As of the date of this Quarterly Report on Form 10-Q, the Company is not aware of any other material existing or threatening litigation to which we are or
may be a party.
Certain items in the 2006 financial
statements have been reclassified to conform to the 2007 presentation.
On September 17, 2007, a subsidiary of
AAH Holdings Corporation (AAH) and Factory Card & Party Outlet Corp. signed a definitive merger agreement pursuant to which AAH will acquire Factory Card & Party Outlet in an all-cash transaction valued at approximately $72 million,
including payments with respect to outstanding stock options and warrants and the assumption of debt and net of cash acquired. The transaction has been approved by the Board of Directors of both companies.
Under the terms of the merger agreement, a subsidiary of AAH will commence a tender offer for all outstanding shares of Factory Card & Party Outlet
Corp. stock at a price of $16.50 per share in cash within ten business days. Shares not purchased pursuant to the tender offer, other than dissenting shares, will be acquired in a subsequent merger at a price of $16.50 per share in cash, without
interest, as soon as practicable after completion of the tender offer.

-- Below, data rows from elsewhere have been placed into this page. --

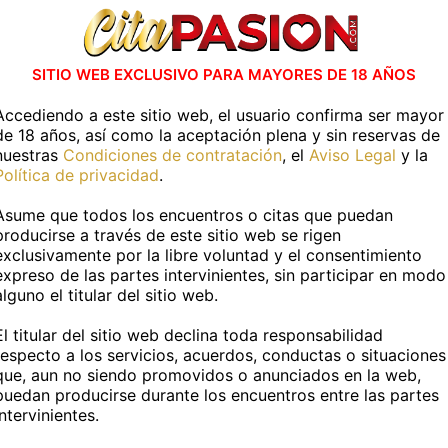
ubre el verdadero tantra!
Soy Clarita, una chica divert
e una presencia afectuosa,
con muchas ganas de disfru
spiración conectada, el tacto
momentos únicos. Me encan
SITIO WEB EXCLUSIVO PARA MAYORES DE 18 AÑOS
.
cono...
Accediendo a este sitio web, el usuario confirma ser mayor
de 18 años, así como la aceptación plena y sin reservas de
nuestras
Condiciones de contratación
, el
Aviso Legal
y la
ría capital
Almería capital
Política de privacidad
.
Asume que todos los encuentros o citas que puedan
producirse a través de este sitio web se rigen
exclusivamente por la libre voluntad y el consentimiento
ncuentra Masajistas en otras localidad
expreso de las partes intervinientes, sin participar en modo
alguno el titular del sitio web.
Aguadulce
El titular del sitio web declina toda responsabilidad
respecto a los servicios, acuerdos, conductas o situaciones
que, aun no siendo promovidos o anunciados en la web,
puedan producirse durante los encuentros entre las partes
Otras categorías
intervinientes.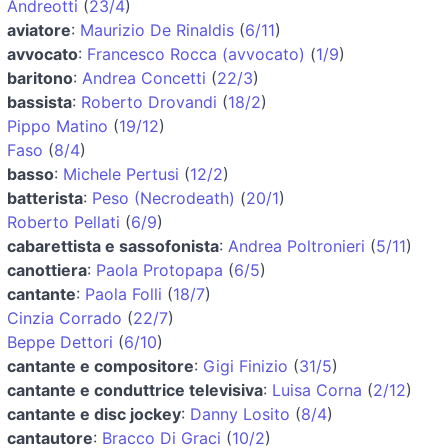
Andreotti
(
23/4
)
aviatore
:
Maurizio De Rinaldis
(
6/11
)
avvocato
:
Francesco Rocca (avvocato)
(
1/9
)
baritono
:
Andrea Concetti
(
22/3
)
bassista
:
Roberto Drovandi
(
18/2
)
Pippo Matino
(
19/12
)
Faso
(
8/4
)
basso
:
Michele Pertusi
(
12/2
)
batterista
:
Peso (Necrodeath)
(
20/1
)
Roberto Pellati
(
6/9
)
cabarettista e sassofonista
:
Andrea Poltronieri
(
5/11
)
canottiera
:
Paola Protopapa
(
6/5
)
cantante
:
Paola Folli
(
18/7
)
Cinzia Corrado
(
22/7
)
Beppe Dettori
(
6/10
)
cantante e compositore
:
Gigi Finizio
(
31/5
)
cantante e conduttrice televisiva
:
Luisa Corna
(
2/12
)
cantante e disc jockey
:
Danny Losito
(
8/4
)
cantautore
:
Bracco Di Graci
(
10/2
)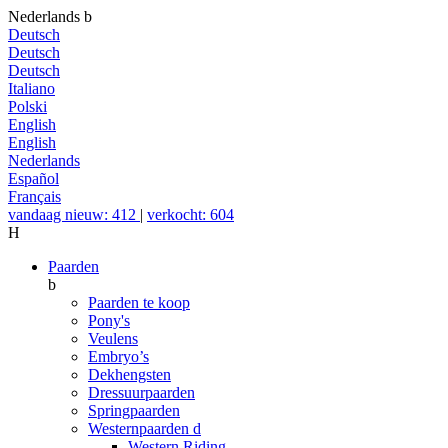
Nederlands
b
Deutsch
Deutsch
Deutsch
Italiano
Polski
English
English
Nederlands
Español
Français
vandaag nieuw: 412
|
verkocht: 604
H
Paarden
b
Paarden te koop
Pony's
Veulens
Embryo’s
Dekhengsten
Dressuurpaarden
Springpaarden
Westernpaarden
d
Western Riding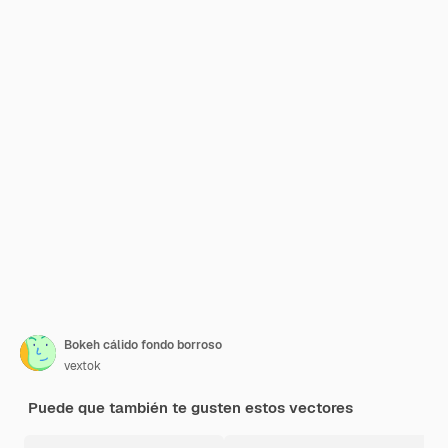
Bokeh cálido fondo borroso
vextok
Puede que también te gusten estos vectores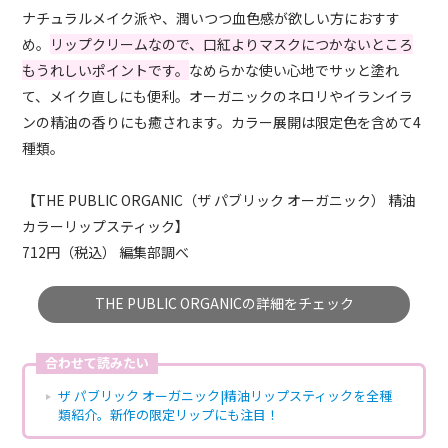
ナチュラルメイク派や、潤いつつ血色感が欲しい方におすす
め。
リップクリームなので、口紅よりマスクにつかないところ
もうれしいポイントです。
なめらかな使い心地でサッと塗れ
て、メイク直しにも便利。オーガニックのネロリやイランイラ
ンの精油の香りにも癒されます。カラー展開は限定色を含めて4
種類。
【THE PUBLIC ORGANIC（ザ パブリック オーガニック） 精油
カラーリップスティック】
712円（税込） 編集部調べ
THE PUBLIC ORGANICの詳細をチェック
合わせて読みたい
ザ パブリック オーガニック|精油リップスティックを全種
類紹介。新作の限定リップにも注目！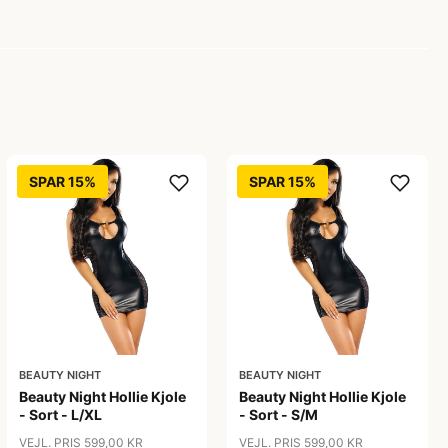
SPAR 15%
SPAR 15%
BEAUTY NIGHT
BEAUTY NIGHT
Beauty Night Hollie Kjole
Beauty Night Hollie Kjole
- Sort - L/XL
- Sort - S/M
VEJL. PRIS 599,00 KR
VEJL. PRIS 599,00 KR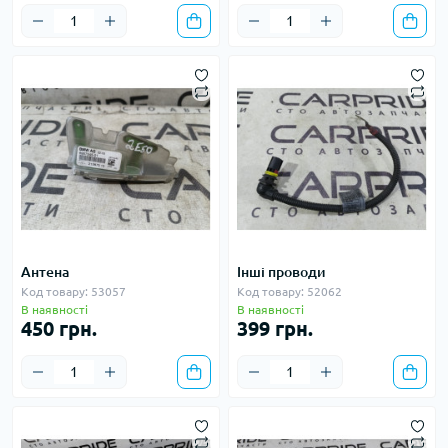
Антена
Інші проводи
Код товару: 53057
Код товару: 52062
В наявності
В наявності
450 грн.
399 грн.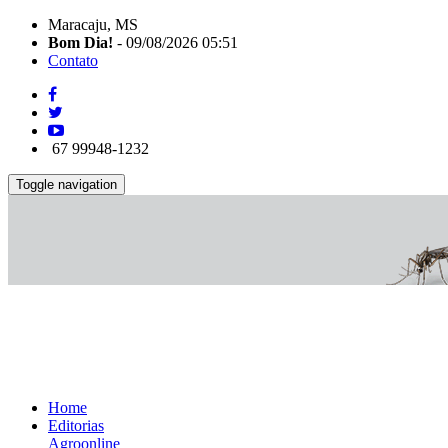
Maracaju, MS
Bom Dia!
- 09/08/2026 05:51
Contato
67 99948-1232
Toggle navigation
Home
Editorias
Agroonline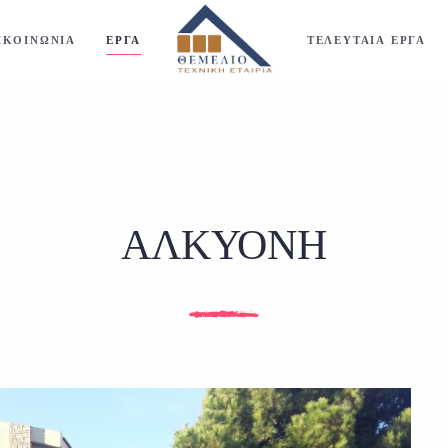
ΙΚΟΙΝΩΝΙΑ
ΕΡΓΑ
ΤΕΛΕΥΤΑΙΑ ΕΡΓΑ
ΑΛΚΥΟΝΗ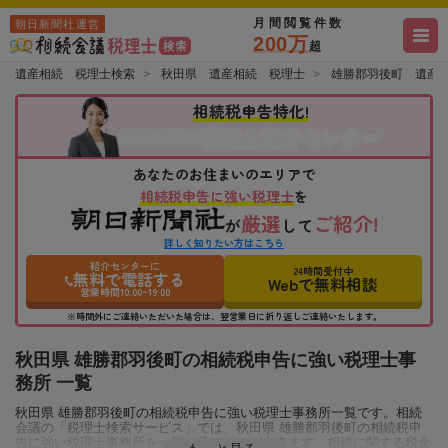
月間閲覧件数
朝日新聞社運営
200万
超
遺産相続 税理士検索
秋田県 遺産相続 税理士
雄勝郡羽後町 遺産
相続税申告特化!
税理士紹介センター
相続会議の
あなたのお住まいのエリアで
相続税申告に強い税理士
を
厳選
ご紹介!
が
して
詳しく知りたい方はこちら
紹介センターに
24時間受付中
無料で電話する
Webで無料相談
営業時間10:00~19:00
※時間外にご連絡いただいた場合は、翌営業日に折り返しご連絡いたします。
秋田県 雄勝郡羽後町の相続税申告に強い税理士事
務所 一覧
秋田県 雄勝郡羽後町の相続税申告に強い税理士事務所一覧です。相続
会議の「税理士検索サービス」では、秋田県 雄勝郡羽後町の相続税申
告に強い税理士事務所を一覧で見ることが出来ます。相続に関する税金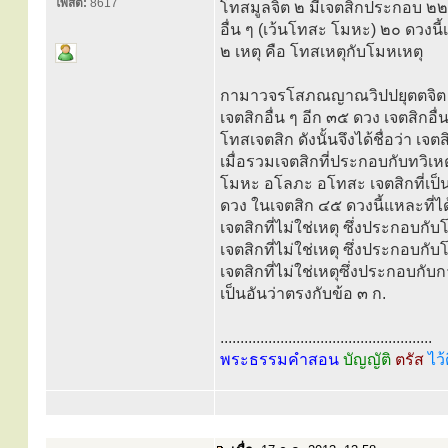
โพสต์:
8617
โทสมูลจิต ๒ มีเจตสิกประกอบ ๒๒ 
อื่น ๆ (เว้นโทสะ โมหะ) ๒๐ ดวงนี้เ
๒ เหตุ คือ โทสเหตุกับโมหเหตุ
กามาวจรโสภณญาณวิปปยุตตจิต ๑
เจตสิกอื่น ๆ อีก ๓๕ ดวง เจตสิกอื่
โทสเจตสิก ดังนั้นจึงได้ชื่อว่า เจ
เมื่อรวมเจตสิกที่ประกอบกับทวิเหต
โมหะ อโลภะ อโทสะ เจตสิกที่เป็น
ดวง ในเจตสิก ๔๕ ดวงนี้แหละที่ได้ช
เจตสิกที่ไม่ใช่เหตุ ซึ่งประกอบกับ
เจตสิกที่ไม่ใช่เหตุ ซึ่งประกอบกับ
เจตสิกที่ไม่ใช่เหตุซึ่งประกอบกับ
เป็นอันว่าตรงกับข้อ ๓ ก.
.....................................................
พระธรรมคำสอน
บัญญัติ
ตรัส
ไว้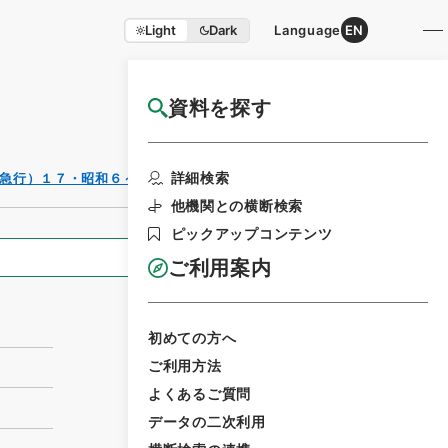
Light
Dark
Language
EN
資料を探す
国立公文書館HP利用案内
利用請求書印刷
詳細検索
急行）１７・昭和６～１１年
他機関との横断検索
ピックアップコンテンツ
全ての情報
ご利用案内
初めての方へ
ご利用方法
よくあるご質問
データの二次利用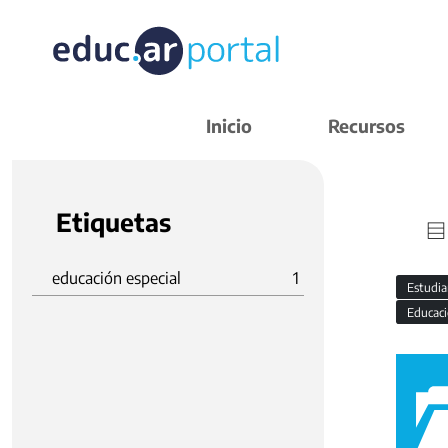
Inicio
Recursos
Etiquetas
educación especial
1
Estudi
Educaci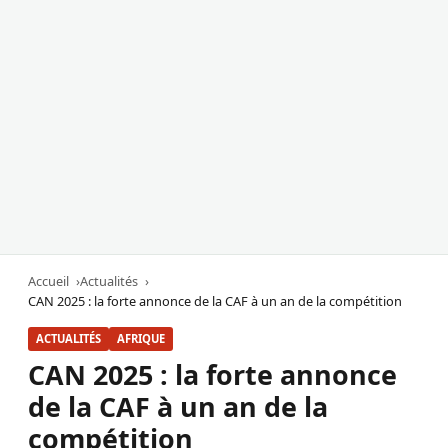
Accueil
Actualités
CAN 2025 : la forte annonce de la CAF à un an de la compétition
ACTUALITÉS
AFRIQUE
CAN 2025 : la forte annonce
de la CAF à un an de la
compétition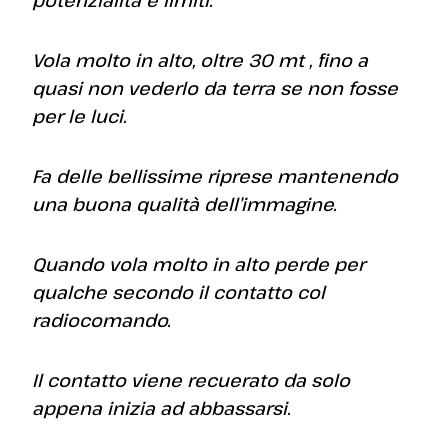
Vola molto in alto, oltre 30 mt , fino a
quasi non vederlo da terra se non fosse
per le luci.
Fa delle bellissime riprese mantenendo
una buona qualità dell’immagine.
Quando vola molto in alto perde per
qualche secondo il contatto col
radiocomando.
Il contatto viene recuerato da solo
appena inizia ad abbassarsi.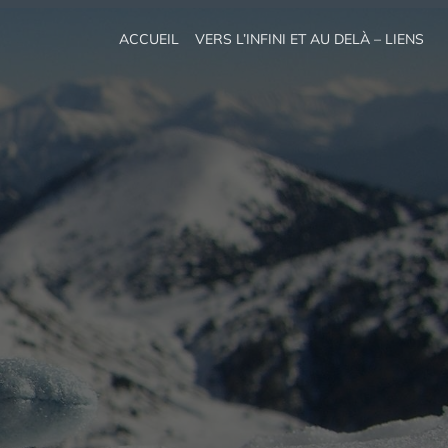
ACCUEIL
VERS L’INFINI ET AU DELÀ – LIENS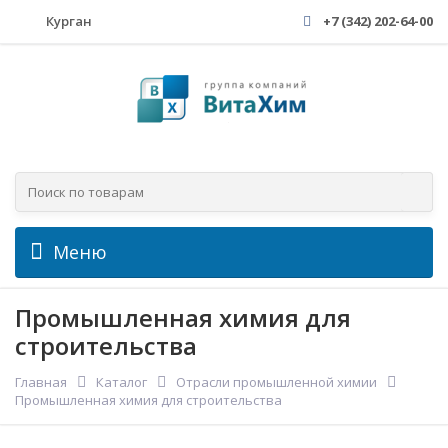
Курган
+7 (342) 202-64-00
Меню
Промышленная химия для
строительства
Главная
Каталог
Отрасли промышленной химии
Промышленная химия для строительства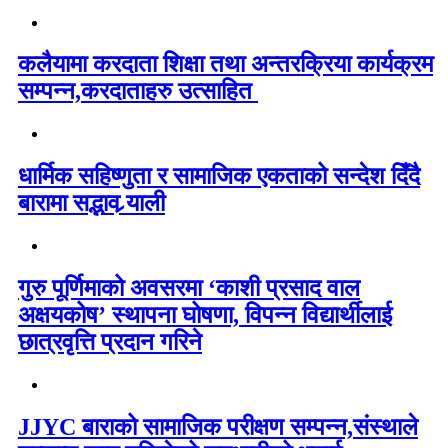
कलैयामा करदाता शिक्षा तथा अन्तरक्रिया कार्यक्रम
सम्पन्न,करदाताहरु उत्साहित
धार्मिक सहिष्णुता र सामाजिक एकताको सन्देश दिँदै
बारामा सद्भाव र्‍याली
गुरु पूर्णिमाको अवसरमा ‘काशी प्रसाद वाल
अक्षयकोष’ स्थापना घोषणा, विपन्न विद्यार्थीलाई
छात्रवृत्ति प्रदान गरिने
JJYC बाराको सामाजिक परीक्षण सम्पन्न,संस्थाले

Completion of the tender offer is subject to certain conditions,
including the acquisition by the AAH subsidiary of a majority of Factory Card & Party Outlets common shares on a fully-diluted basis and other customary conditions. The tender offer is not subject to a financing contingency. The Board of
Directors of Factory Card & Party Outlet Corp. has recommended that its stockholders accept the offer.